Musical Instrument Digital Interface
MIDI is an electronic communications protocol, primarily designed to allow electronic musical instruments to communicate with each other. At its simplest level, it allows a controller (eg a keyboard, a drum pad etc) to send note, note velocity, note-on, and note-off information to a sound module. Other features allow the user to send (eg) continuous controller information (such as the position of a fader or joystick) or to send a full system configuration dump.
Electrically, midi is a serial communications protocol, running at 31,250 baud in a current loop configuration. The standard connector is a 5-pin 180 degree DIN Connector, with pins 4 and 5 being utilised. The receive end is opto-isolated.
The spec states that the maximum transmission distance for midi data is 15m, however this is generally accepted to be a conservative figure.
While the main application for MIDI is in music performance, it can also be found in certain aspects of show control and in some simple lighting control applications.
MIDI Show Control
MIDI Show Control is a protocol for sending commands between show control devices to allow synchronised effects and/or to reduce the number of operators needed to run a show.

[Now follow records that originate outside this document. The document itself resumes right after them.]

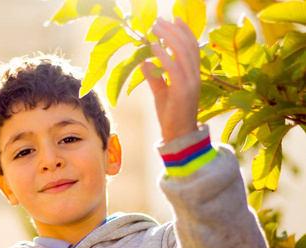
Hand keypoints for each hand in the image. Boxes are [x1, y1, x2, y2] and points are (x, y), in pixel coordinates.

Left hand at [141, 17, 200, 141]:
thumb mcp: (161, 92)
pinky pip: (174, 68)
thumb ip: (154, 77)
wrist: (178, 136)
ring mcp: (191, 83)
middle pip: (188, 46)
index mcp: (193, 76)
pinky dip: (164, 55)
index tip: (174, 18)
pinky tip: (154, 46)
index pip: (193, 47)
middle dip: (174, 30)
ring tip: (155, 27)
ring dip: (168, 37)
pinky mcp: (183, 91)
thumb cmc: (170, 115)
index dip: (185, 31)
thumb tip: (144, 62)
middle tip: (159, 20)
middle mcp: (196, 77)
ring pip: (183, 53)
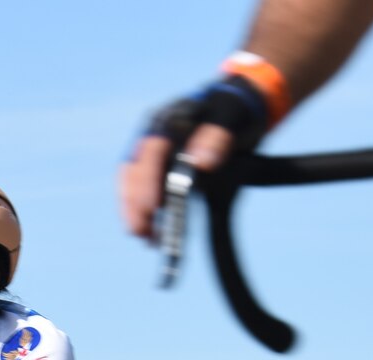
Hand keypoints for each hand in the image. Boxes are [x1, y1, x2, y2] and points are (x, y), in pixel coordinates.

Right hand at [120, 69, 277, 239]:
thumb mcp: (231, 117)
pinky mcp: (160, 170)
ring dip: (136, 212)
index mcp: (167, 120)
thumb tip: (201, 162)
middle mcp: (153, 137)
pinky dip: (147, 213)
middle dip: (134, 203)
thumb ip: (217, 137)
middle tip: (141, 232)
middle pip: (134, 172)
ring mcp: (154, 155)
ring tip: (146, 239)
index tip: (153, 208)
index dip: (148, 181)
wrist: (238, 106)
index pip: (151, 152)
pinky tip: (154, 234)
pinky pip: (145, 192)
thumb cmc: (234, 109)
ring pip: (133, 184)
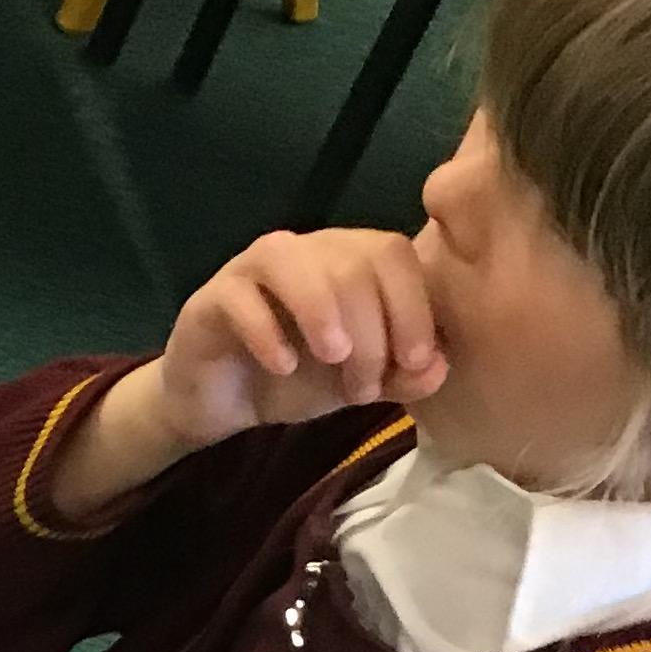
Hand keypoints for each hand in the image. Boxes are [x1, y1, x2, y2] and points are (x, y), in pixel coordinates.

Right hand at [156, 230, 448, 451]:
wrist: (225, 400)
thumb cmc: (298, 379)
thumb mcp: (360, 384)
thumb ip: (402, 376)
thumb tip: (437, 368)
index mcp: (350, 260)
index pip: (393, 255)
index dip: (412, 306)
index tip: (415, 363)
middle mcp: (307, 251)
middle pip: (351, 263)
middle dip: (370, 331)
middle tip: (362, 389)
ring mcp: (256, 269)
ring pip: (293, 262)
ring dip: (322, 311)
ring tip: (333, 358)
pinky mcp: (213, 297)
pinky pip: (240, 296)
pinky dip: (266, 331)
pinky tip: (283, 366)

An example would be in a pantomime where a genie needs to appear in a flash of light, with a synchronised sound effect and puff of smoke. Traditionally this would have taken three operators and some practice, however with midi show control it is straightforward to do and requires just one operator..
The note-on and note-off messages sent from one MIDI device to another. One curious querk of this, is that if for any reason (interference, dodgy cables etc.), a note-off message goes missing, the note can play forever. For this reason, some keyboards have a MIDI Panic button, which sends a series of note-off messages in quick succession, to clear everything down in case this has happened.
MIDI as audio
MIDI is also able to carry a timecode signal (similar to SMPTE Timecode) which can be used to synchronise devices in the system. Some Lighting Desks can use this timecode signal to trigger the cue stack.